━━━ EXERCISE DATA ━━━
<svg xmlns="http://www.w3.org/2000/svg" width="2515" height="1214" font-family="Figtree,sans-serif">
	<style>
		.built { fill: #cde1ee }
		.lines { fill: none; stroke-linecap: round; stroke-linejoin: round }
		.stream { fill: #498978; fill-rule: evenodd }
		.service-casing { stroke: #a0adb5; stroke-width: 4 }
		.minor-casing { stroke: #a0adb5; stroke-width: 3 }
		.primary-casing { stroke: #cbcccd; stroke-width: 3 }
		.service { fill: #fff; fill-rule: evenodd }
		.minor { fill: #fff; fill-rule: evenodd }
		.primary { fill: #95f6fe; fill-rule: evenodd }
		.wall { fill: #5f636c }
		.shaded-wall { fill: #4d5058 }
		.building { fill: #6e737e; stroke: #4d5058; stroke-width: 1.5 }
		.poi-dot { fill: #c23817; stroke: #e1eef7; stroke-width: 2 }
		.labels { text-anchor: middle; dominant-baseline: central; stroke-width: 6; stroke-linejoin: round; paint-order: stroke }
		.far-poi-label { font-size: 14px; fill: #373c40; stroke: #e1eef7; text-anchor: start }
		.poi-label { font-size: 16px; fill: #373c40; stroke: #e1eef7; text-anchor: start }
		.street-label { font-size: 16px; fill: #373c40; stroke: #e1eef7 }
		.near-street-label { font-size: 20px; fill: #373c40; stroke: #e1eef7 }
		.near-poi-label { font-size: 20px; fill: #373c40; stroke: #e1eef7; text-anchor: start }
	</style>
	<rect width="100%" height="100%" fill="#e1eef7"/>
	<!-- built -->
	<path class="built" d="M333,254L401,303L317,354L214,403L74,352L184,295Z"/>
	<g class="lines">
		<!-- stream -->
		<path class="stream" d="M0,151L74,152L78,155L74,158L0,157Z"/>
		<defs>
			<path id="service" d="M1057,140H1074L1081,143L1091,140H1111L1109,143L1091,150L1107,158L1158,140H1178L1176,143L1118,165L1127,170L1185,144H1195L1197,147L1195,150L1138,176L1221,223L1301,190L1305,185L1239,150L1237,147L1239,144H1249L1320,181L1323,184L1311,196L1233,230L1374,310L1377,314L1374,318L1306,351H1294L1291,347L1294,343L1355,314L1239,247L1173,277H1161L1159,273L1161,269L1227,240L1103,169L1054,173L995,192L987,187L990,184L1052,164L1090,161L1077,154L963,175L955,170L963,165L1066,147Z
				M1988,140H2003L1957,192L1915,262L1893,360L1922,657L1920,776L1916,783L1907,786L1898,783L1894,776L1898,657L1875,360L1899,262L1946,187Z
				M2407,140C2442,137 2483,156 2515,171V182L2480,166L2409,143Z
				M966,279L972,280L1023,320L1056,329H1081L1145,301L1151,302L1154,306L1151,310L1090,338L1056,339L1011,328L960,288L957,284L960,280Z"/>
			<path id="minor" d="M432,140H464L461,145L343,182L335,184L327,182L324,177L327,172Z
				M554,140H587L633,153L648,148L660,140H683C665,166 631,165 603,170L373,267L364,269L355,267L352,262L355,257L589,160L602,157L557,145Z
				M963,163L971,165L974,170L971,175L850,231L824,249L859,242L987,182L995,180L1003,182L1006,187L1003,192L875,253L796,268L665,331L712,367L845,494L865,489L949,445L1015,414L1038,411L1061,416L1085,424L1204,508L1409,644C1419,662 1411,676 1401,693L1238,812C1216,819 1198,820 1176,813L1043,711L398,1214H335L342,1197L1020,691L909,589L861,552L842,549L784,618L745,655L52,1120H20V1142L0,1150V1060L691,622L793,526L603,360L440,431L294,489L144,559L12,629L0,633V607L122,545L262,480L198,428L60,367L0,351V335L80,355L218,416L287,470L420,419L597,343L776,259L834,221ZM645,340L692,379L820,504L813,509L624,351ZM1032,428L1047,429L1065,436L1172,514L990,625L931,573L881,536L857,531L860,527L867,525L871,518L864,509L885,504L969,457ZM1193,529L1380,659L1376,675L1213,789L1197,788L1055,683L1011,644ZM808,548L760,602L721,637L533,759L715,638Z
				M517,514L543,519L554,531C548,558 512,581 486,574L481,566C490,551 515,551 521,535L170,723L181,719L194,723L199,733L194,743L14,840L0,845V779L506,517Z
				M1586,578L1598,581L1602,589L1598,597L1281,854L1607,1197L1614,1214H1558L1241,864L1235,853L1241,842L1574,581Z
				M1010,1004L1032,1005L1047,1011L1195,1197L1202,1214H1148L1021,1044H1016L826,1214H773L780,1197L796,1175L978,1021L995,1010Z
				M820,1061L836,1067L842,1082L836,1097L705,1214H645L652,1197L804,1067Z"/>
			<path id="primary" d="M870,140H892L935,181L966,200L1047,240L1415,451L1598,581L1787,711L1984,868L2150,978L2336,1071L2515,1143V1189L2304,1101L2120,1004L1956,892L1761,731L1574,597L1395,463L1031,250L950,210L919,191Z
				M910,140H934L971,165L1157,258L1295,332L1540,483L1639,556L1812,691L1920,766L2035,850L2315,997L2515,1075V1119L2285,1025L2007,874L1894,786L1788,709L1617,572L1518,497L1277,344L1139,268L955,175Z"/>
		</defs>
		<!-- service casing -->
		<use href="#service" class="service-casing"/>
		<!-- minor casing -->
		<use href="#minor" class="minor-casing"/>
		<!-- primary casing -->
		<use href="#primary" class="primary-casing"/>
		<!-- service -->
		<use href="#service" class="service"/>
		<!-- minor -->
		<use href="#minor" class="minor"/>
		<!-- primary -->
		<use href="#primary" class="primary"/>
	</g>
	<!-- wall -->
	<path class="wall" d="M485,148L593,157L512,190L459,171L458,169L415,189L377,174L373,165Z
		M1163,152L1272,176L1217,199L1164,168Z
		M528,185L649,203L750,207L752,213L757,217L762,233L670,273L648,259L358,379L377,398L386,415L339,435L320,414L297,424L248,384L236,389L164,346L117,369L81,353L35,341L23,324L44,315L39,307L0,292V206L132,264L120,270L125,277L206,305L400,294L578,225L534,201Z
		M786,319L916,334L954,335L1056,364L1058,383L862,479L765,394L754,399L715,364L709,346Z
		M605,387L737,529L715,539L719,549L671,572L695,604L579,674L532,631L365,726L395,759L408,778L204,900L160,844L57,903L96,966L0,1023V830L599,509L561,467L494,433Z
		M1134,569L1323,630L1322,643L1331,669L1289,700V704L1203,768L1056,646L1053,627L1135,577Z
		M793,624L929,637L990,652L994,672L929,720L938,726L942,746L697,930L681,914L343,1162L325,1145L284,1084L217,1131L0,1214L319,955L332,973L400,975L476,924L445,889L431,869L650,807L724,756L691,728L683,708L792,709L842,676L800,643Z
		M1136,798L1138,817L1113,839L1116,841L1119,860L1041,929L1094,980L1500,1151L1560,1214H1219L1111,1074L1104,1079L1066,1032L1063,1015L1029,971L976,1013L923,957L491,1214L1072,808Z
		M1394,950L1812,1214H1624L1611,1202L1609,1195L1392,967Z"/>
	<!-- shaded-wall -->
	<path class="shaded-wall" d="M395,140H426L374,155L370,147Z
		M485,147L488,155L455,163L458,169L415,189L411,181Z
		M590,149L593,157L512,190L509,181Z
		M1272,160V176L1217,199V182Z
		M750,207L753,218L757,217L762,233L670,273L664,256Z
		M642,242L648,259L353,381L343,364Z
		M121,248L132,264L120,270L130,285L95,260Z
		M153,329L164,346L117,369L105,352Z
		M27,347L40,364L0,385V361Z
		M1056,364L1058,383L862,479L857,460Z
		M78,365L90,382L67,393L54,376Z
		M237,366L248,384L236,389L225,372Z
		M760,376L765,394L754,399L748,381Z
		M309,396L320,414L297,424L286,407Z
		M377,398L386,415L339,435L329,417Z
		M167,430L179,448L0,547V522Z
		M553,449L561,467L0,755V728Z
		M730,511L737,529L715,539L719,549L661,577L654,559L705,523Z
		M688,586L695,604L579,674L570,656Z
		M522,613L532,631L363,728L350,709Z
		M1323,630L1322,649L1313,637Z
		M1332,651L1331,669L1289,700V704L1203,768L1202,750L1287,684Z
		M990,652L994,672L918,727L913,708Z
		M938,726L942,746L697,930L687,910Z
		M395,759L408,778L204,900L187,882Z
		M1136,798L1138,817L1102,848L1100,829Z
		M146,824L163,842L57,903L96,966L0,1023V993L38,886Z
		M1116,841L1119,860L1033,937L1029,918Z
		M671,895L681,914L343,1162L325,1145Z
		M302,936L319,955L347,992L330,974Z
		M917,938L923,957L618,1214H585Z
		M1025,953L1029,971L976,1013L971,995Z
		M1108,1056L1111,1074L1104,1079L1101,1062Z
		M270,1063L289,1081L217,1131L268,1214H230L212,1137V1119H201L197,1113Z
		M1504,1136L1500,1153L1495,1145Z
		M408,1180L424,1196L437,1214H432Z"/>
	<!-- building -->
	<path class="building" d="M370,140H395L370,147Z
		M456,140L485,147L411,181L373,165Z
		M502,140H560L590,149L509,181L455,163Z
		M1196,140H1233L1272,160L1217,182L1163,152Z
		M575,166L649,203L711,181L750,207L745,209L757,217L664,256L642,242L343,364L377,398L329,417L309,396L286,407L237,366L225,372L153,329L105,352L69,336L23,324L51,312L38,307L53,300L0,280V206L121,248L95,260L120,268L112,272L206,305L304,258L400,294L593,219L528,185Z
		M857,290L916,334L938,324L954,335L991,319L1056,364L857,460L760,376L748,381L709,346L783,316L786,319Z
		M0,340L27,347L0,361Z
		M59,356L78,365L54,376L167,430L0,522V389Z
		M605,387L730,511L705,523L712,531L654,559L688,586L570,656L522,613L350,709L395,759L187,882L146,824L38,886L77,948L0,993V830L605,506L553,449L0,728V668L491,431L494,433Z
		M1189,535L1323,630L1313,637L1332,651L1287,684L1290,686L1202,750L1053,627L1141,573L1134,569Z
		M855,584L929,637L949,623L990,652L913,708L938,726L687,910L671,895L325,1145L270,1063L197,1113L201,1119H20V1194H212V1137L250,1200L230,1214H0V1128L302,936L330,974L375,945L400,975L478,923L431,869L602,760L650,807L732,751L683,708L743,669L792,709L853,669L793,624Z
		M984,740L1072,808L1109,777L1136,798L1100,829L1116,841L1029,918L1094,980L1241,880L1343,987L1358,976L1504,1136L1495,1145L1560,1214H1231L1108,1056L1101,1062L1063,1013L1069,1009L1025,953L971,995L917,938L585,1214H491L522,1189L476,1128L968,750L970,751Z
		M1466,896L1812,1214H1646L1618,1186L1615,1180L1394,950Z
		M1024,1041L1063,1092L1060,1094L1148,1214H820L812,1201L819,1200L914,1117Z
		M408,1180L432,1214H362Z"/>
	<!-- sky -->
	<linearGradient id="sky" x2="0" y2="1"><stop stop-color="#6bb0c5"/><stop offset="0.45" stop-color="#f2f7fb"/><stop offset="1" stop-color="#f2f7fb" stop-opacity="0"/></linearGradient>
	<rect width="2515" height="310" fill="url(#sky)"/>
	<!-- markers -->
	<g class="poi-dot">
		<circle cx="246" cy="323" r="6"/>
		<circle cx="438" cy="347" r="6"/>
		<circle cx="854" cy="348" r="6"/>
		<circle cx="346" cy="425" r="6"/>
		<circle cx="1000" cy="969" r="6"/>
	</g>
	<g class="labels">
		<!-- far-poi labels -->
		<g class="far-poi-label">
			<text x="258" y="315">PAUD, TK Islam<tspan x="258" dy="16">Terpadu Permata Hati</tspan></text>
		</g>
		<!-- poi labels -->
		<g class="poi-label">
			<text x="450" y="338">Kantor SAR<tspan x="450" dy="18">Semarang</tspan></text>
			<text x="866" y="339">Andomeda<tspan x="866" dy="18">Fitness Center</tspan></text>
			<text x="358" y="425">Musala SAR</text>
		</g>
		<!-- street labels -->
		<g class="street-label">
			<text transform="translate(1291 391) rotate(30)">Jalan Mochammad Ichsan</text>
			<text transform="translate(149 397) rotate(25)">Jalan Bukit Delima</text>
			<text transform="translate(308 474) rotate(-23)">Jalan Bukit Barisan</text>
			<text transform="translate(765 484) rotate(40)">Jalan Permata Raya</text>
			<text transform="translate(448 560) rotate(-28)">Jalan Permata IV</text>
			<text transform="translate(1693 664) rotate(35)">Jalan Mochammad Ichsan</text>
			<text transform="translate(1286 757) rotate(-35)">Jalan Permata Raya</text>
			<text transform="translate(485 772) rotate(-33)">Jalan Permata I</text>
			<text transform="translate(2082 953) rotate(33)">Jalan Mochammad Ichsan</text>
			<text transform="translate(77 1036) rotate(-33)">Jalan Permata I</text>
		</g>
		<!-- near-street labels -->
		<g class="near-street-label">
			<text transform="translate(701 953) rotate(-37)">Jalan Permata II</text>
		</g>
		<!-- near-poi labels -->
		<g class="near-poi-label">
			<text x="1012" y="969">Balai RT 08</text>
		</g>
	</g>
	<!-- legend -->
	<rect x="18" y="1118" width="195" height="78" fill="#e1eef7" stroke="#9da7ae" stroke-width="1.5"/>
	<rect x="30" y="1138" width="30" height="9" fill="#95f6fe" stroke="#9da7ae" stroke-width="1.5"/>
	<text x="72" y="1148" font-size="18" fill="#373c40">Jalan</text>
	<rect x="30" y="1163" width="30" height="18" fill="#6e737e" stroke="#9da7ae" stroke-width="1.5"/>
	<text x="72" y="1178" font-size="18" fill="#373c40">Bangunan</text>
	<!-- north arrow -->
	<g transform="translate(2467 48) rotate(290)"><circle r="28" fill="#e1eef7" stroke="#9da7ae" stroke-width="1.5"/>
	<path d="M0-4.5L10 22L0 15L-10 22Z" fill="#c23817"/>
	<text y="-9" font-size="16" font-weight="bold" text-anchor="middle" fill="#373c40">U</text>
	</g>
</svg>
━━━
• _WHAT YOU SHOULD DO_
Your response should contain each line of the entries above that holds the string "middle".

• _TASK SOLUTION_
		.labels { text-anchor: middle; dominant-baseline: central; stroke-width: 6; stroke-linejoin: round; paint-order: stroke }
	<text y="-9" font-size="16" font-weight="bold" text-anchor="middle" fill="#373c40">U</text>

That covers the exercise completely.